In the event that a fork of the chain becomes longer than the currently accepted chain, a
"reorganization" (Bitcoin term) will occur which will cause the *Authoritative Document* to be
rolled back to a previous state and then rolled forward along the winning chain. In the event of a
"reorganization", work which the user wrote which was committed may be reverted and as the engine
detects that it's own patch has been reverted, the content will be re-added to the user's
*Uncommitted Work* to be pushed to the server next time it is synced.

The initial startup of the engine, the server is asked for all of the **Messages** to date. These
are filtered through the engine as with any other incoming **Message** in a process which Bitcoin
developers will recognize as "syncing the chain".
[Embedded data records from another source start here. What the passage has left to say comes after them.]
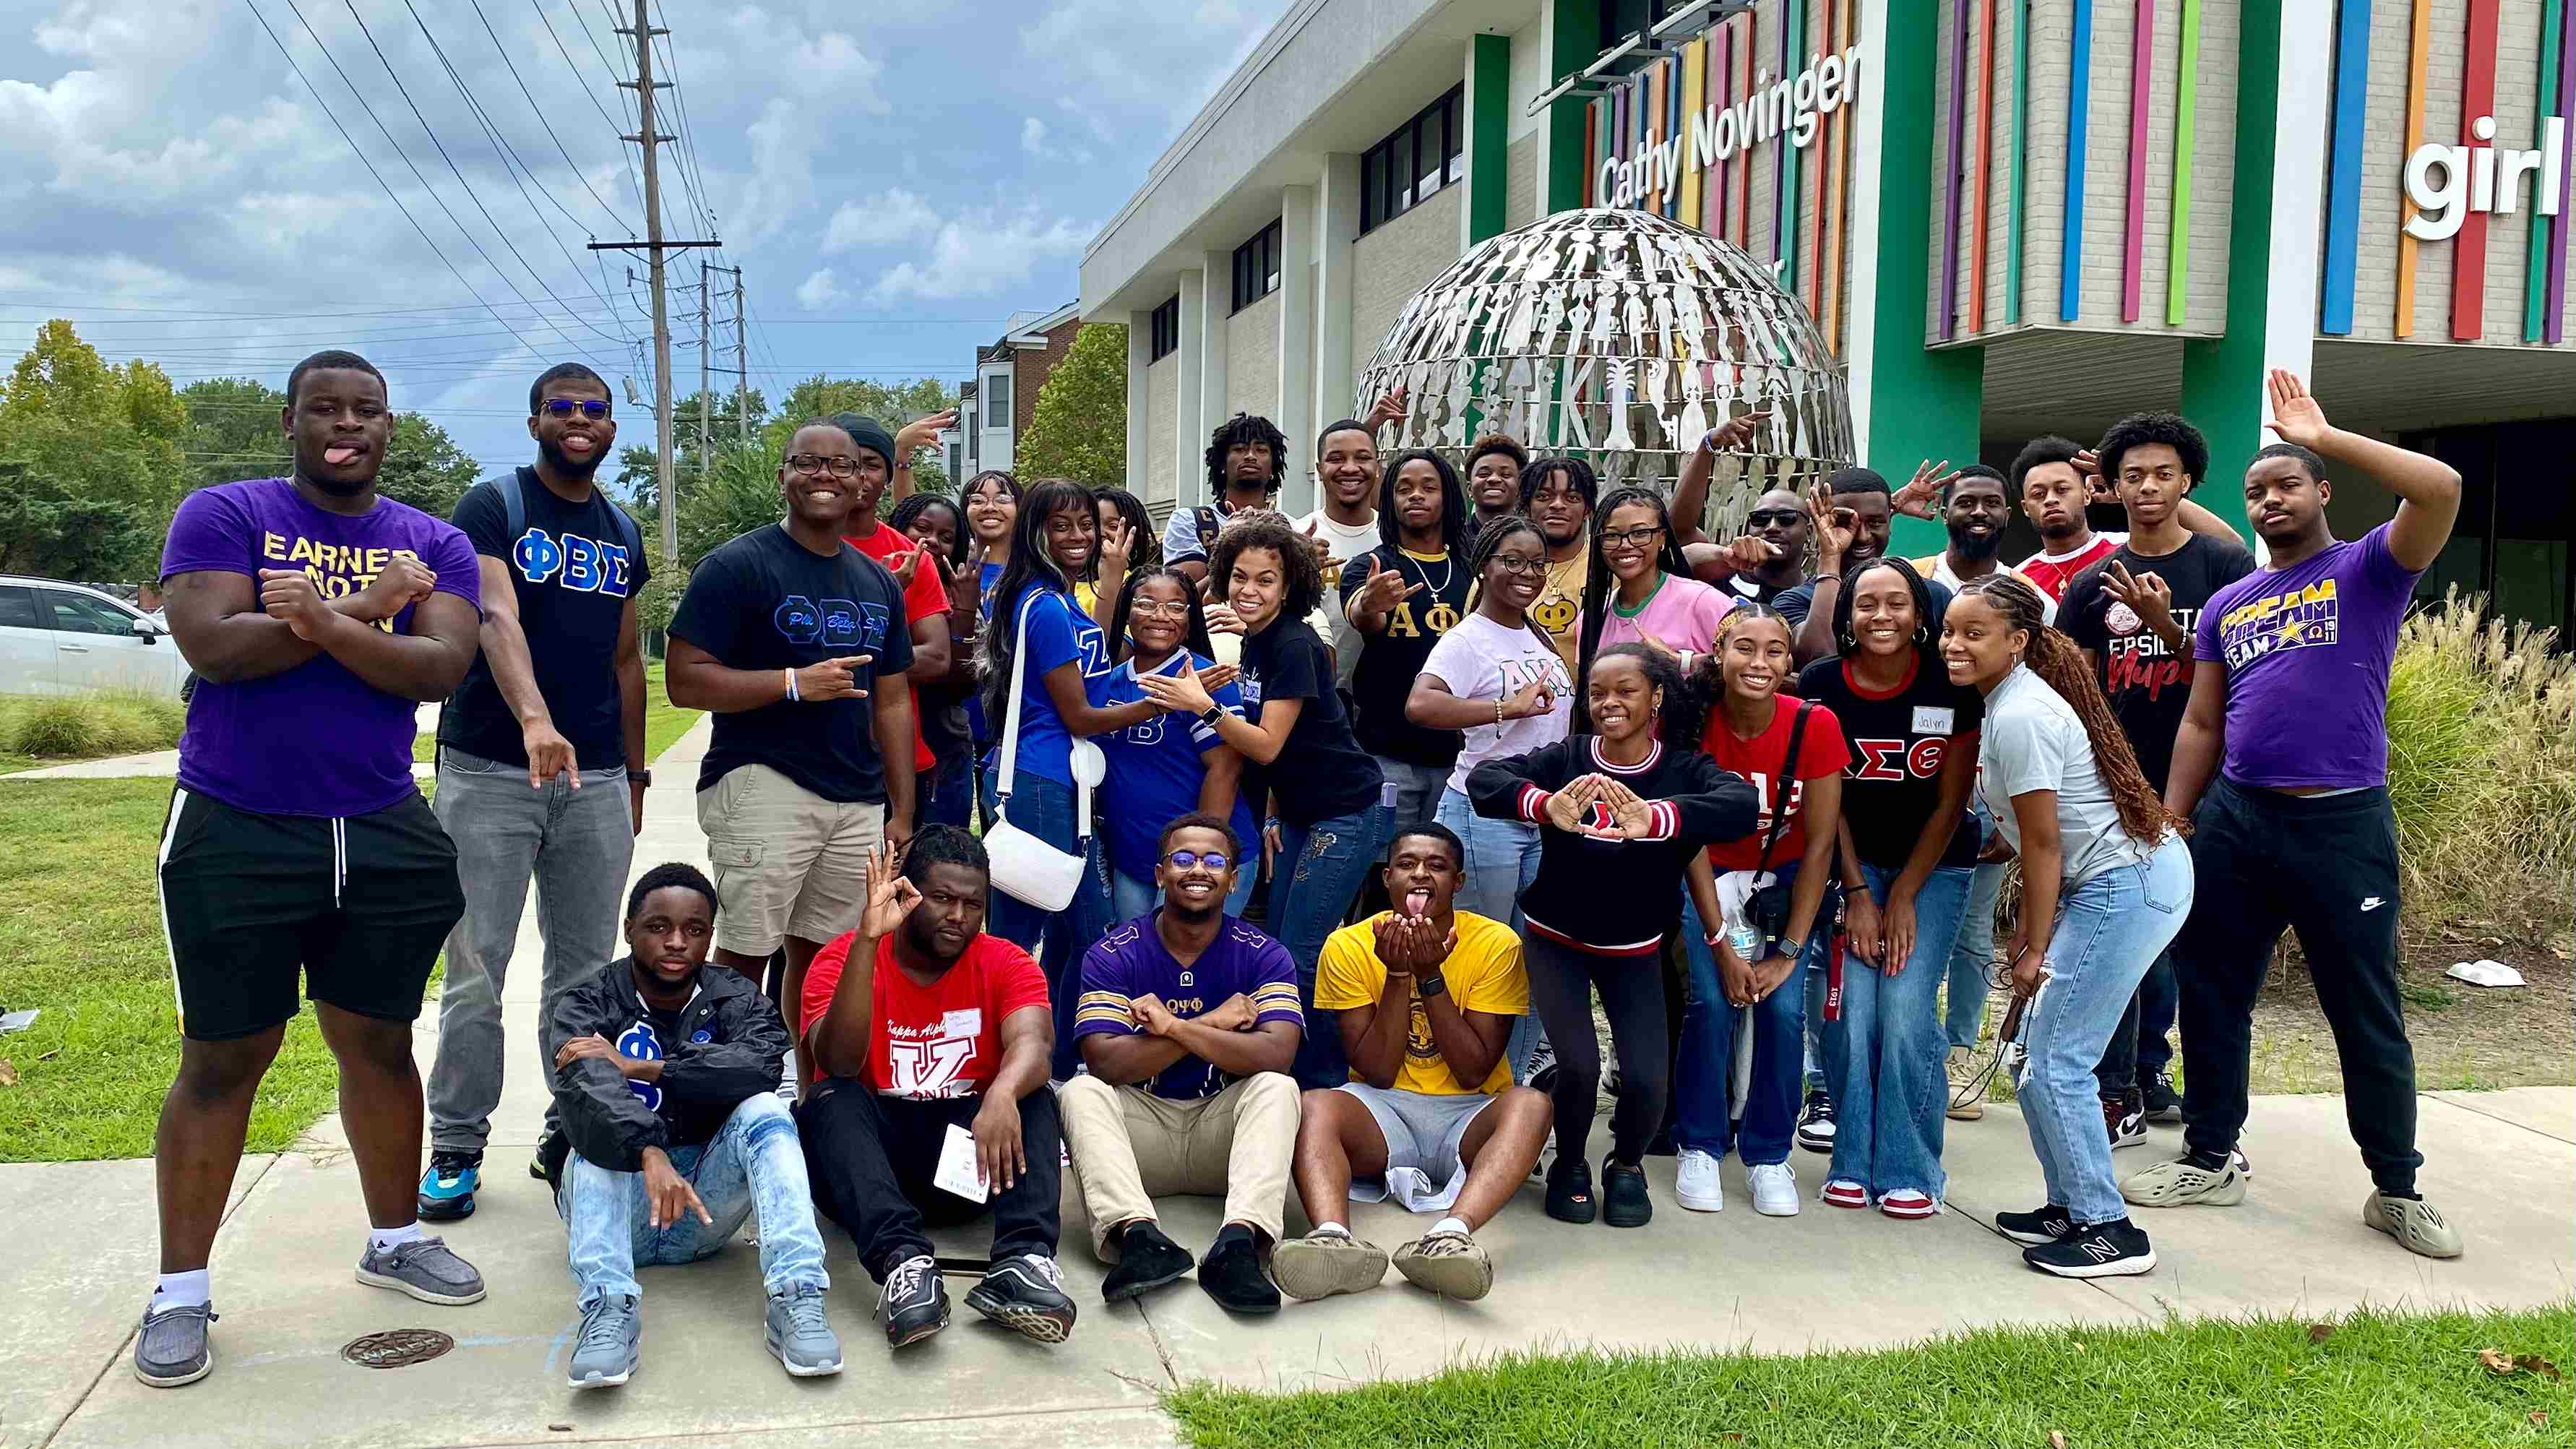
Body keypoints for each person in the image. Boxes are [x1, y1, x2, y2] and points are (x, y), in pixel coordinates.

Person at [140, 349, 486, 1389]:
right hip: (238, 821)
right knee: (224, 1056)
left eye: (365, 410)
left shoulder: (434, 542)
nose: (347, 424)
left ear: (388, 426)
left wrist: (322, 614)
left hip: (379, 824)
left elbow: (439, 668)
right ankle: (180, 1292)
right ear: (290, 421)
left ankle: (395, 1239)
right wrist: (372, 609)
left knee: (379, 1043)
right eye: (324, 408)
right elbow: (215, 647)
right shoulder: (226, 513)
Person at [2123, 371, 2465, 1260]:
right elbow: (2202, 721)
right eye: (2255, 492)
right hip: (2238, 821)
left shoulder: (2369, 568)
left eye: (2286, 484)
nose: (2269, 500)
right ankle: (2209, 1157)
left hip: (2341, 825)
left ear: (2321, 492)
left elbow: (2440, 488)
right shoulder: (2230, 602)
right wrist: (2173, 818)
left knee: (2363, 1008)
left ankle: (2396, 1188)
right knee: (2212, 994)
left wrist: (2323, 434)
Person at [419, 362, 649, 1221]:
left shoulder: (623, 530)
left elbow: (627, 661)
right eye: (562, 408)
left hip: (594, 781)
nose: (579, 420)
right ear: (534, 423)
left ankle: (570, 1130)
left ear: (612, 428)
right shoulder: (494, 506)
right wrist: (534, 719)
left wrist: (633, 773)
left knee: (584, 974)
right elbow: (493, 614)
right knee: (477, 967)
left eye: (595, 410)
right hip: (490, 770)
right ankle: (456, 1144)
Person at [1940, 573, 2194, 1278]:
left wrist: (2031, 943)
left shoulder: (2021, 713)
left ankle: (2110, 1230)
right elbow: (2033, 831)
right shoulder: (2005, 699)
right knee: (2031, 1058)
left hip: (2126, 887)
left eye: (1973, 633)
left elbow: (2044, 844)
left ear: (2017, 641)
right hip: (2107, 882)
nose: (1953, 644)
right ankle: (2071, 1204)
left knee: (2056, 1060)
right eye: (1950, 630)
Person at [666, 419, 918, 1086]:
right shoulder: (738, 565)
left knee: (825, 962)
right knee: (744, 955)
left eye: (841, 465)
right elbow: (684, 680)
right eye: (808, 463)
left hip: (856, 797)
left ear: (863, 482)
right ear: (782, 477)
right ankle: (724, 1096)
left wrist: (901, 808)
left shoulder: (877, 582)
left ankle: (815, 1102)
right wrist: (791, 683)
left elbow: (892, 701)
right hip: (764, 781)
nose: (825, 475)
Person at [1469, 645, 1757, 1226]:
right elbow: (1485, 778)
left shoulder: (1681, 769)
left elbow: (1740, 805)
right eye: (1597, 692)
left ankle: (1624, 1164)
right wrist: (1543, 804)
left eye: (1626, 690)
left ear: (1656, 697)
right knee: (1577, 1065)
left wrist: (1658, 818)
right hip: (1555, 940)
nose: (1609, 703)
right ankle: (1570, 1162)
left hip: (1633, 950)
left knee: (1649, 1080)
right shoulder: (1569, 756)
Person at [543, 864, 840, 1388]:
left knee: (767, 1111)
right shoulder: (587, 1001)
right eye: (658, 926)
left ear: (710, 935)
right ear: (629, 928)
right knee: (591, 1139)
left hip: (704, 1207)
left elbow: (760, 1065)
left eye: (694, 929)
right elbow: (587, 1088)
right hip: (622, 1209)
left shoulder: (733, 995)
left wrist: (649, 1068)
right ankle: (608, 1308)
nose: (677, 942)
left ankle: (797, 1295)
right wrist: (648, 1150)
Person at [1137, 514, 1388, 1089]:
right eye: (1239, 576)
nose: (1249, 590)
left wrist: (1199, 704)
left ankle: (1321, 1083)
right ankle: (1289, 1072)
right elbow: (1284, 744)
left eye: (1265, 580)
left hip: (1345, 810)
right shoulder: (1256, 638)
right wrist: (1274, 812)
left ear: (1289, 583)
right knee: (1277, 949)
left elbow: (1268, 743)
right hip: (1302, 812)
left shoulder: (1294, 643)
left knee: (1299, 954)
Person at [798, 830, 1078, 1346]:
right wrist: (867, 941)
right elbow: (837, 1062)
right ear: (907, 893)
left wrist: (1002, 1093)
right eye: (943, 898)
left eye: (973, 904)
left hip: (970, 1169)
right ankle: (904, 1266)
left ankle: (1023, 1262)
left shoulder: (1006, 961)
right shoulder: (841, 958)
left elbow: (1035, 1045)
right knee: (830, 1097)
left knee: (1033, 1092)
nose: (958, 916)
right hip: (868, 1172)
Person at [2059, 412, 2257, 1143]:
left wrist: (2166, 625)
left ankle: (2167, 1085)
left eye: (2162, 474)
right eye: (2133, 475)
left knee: (2186, 943)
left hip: (2208, 785)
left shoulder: (2223, 567)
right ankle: (2118, 1091)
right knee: (2117, 936)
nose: (2147, 488)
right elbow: (2077, 691)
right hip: (2116, 789)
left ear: (2187, 482)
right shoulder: (2091, 582)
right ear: (2111, 487)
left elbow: (2235, 672)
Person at [1270, 825, 1551, 1302]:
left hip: (1469, 1112)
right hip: (1382, 1111)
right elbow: (1376, 1071)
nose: (1420, 875)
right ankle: (1333, 1239)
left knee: (1532, 1104)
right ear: (1387, 878)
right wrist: (1398, 975)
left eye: (1436, 866)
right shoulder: (1349, 945)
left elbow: (1473, 1071)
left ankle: (1450, 1237)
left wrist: (1430, 976)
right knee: (1313, 1103)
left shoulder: (1495, 943)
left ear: (1458, 882)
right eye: (1406, 864)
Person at [1798, 558, 1983, 1218]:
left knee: (1904, 1009)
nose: (1882, 616)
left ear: (1920, 614)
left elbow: (1951, 803)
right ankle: (1851, 1158)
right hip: (1850, 865)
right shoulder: (1821, 683)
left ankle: (1911, 1167)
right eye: (1866, 603)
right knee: (1851, 1012)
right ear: (1847, 616)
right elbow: (1826, 804)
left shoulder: (1948, 682)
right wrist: (1857, 894)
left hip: (1932, 868)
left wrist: (1901, 894)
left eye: (1896, 602)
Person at [1059, 816, 1304, 1313]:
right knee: (1080, 1091)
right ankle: (1138, 1239)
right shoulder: (1113, 953)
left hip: (1223, 1138)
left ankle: (1239, 1245)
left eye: (1214, 861)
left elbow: (1276, 1054)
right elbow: (1104, 1062)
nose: (1198, 870)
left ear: (1232, 879)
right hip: (1140, 1139)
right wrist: (1212, 1022)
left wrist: (1171, 1026)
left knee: (1278, 1089)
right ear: (1159, 873)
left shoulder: (1264, 955)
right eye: (1183, 858)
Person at [979, 478, 1166, 1077]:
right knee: (1025, 937)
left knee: (1074, 934)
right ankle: (1002, 1063)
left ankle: (1053, 1063)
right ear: (1035, 531)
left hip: (1062, 783)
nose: (1078, 535)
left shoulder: (1059, 599)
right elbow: (1079, 715)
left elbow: (1093, 675)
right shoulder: (1043, 605)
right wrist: (1159, 705)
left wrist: (1145, 679)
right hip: (1040, 782)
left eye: (1086, 523)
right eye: (1060, 525)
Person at [1671, 607, 1846, 1217]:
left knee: (1782, 1009)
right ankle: (1699, 1142)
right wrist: (1719, 944)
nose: (1759, 662)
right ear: (1718, 655)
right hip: (1707, 873)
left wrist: (1789, 952)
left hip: (1785, 880)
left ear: (1788, 661)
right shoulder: (1694, 721)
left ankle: (1769, 1153)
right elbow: (1688, 836)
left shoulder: (1813, 723)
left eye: (1774, 650)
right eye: (1744, 648)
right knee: (1711, 1002)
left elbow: (1820, 842)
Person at [1409, 517, 1573, 1080]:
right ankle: (1456, 1081)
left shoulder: (1536, 633)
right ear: (1483, 565)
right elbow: (1421, 705)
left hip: (1541, 815)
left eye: (1537, 563)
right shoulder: (1466, 640)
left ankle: (1512, 1080)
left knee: (1535, 957)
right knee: (1479, 954)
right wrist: (1506, 707)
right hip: (1484, 816)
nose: (1527, 573)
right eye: (1512, 560)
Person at [1094, 567, 1258, 919]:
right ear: (1126, 611)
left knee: (1185, 950)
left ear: (1189, 618)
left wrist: (1198, 855)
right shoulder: (1110, 681)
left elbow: (1226, 769)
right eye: (1146, 604)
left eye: (1175, 607)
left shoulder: (1204, 679)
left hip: (1198, 860)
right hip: (1134, 859)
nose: (1160, 616)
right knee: (1139, 951)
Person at [1340, 449, 1472, 836]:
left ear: (1447, 497)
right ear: (1389, 500)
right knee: (1386, 860)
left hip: (1459, 755)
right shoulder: (1369, 566)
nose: (1416, 495)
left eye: (1428, 487)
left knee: (1446, 862)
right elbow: (1364, 618)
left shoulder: (1473, 568)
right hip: (1387, 752)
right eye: (1404, 488)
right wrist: (1371, 602)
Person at [832, 413, 955, 820]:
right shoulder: (787, 552)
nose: (859, 475)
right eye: (846, 462)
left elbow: (936, 657)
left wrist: (832, 663)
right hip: (800, 760)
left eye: (871, 464)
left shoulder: (910, 556)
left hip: (891, 761)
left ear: (888, 477)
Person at [1990, 436, 2238, 601]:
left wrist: (2131, 491)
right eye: (2038, 494)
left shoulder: (2130, 548)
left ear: (2087, 493)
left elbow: (2231, 546)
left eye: (2062, 489)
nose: (2051, 500)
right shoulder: (2019, 579)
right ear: (2025, 507)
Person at [1572, 487, 1736, 700]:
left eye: (1640, 533)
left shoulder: (1702, 601)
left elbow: (1757, 662)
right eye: (1612, 535)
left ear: (1662, 538)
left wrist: (1679, 661)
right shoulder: (1590, 620)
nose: (1625, 544)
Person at [1780, 468, 1947, 668]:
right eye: (1844, 523)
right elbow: (1821, 655)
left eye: (1875, 522)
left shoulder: (1931, 595)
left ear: (1889, 523)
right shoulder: (1794, 601)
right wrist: (1831, 555)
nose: (1862, 536)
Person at [889, 492, 983, 830]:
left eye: (946, 537)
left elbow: (962, 683)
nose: (932, 541)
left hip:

A special type of **Patch** is known as a **Checkpoint** and a checkpoint always removes and re-adds
all content to the pad. The server may detect checkpoint patches because they are represented on
the wire as an array with a 4 as the first element. In order to improve performance of new users
joining the pad and "syncing" the chain, the server may send only the second most recent checkpoint
and all patches newer than that.

## Relationship to Bitcoin

Those with knowledge of Bitcoin will recognize this consensus protocol as inherently a
Nakamoto Chain. Whereas Bitcoin uses blocks, each of which point to the previous block, ChainPad
uses **Patches** each of which point to the previous state of the document. In the case of ChainPad
there is of course no mining or difficulty as security is not intended by this protocol. Obviously
it would be trivial to generate ever longer side-chains, causing all work to be reverted and
jamming the document.

A more subtle difference is the use of "lowest hash wins" as a tie-breaker. Bitcoin very cleverly
does *not* use "lowest hash wins" in order to prevent miners from withholding valid blocks with
particularly low hashes in order to gain advantages by mining against their own block before anyone
else gets a chance. Again since security is not a consideration in this design, "lowest hash wins"
is used in order to expediate convergence in the event of a split.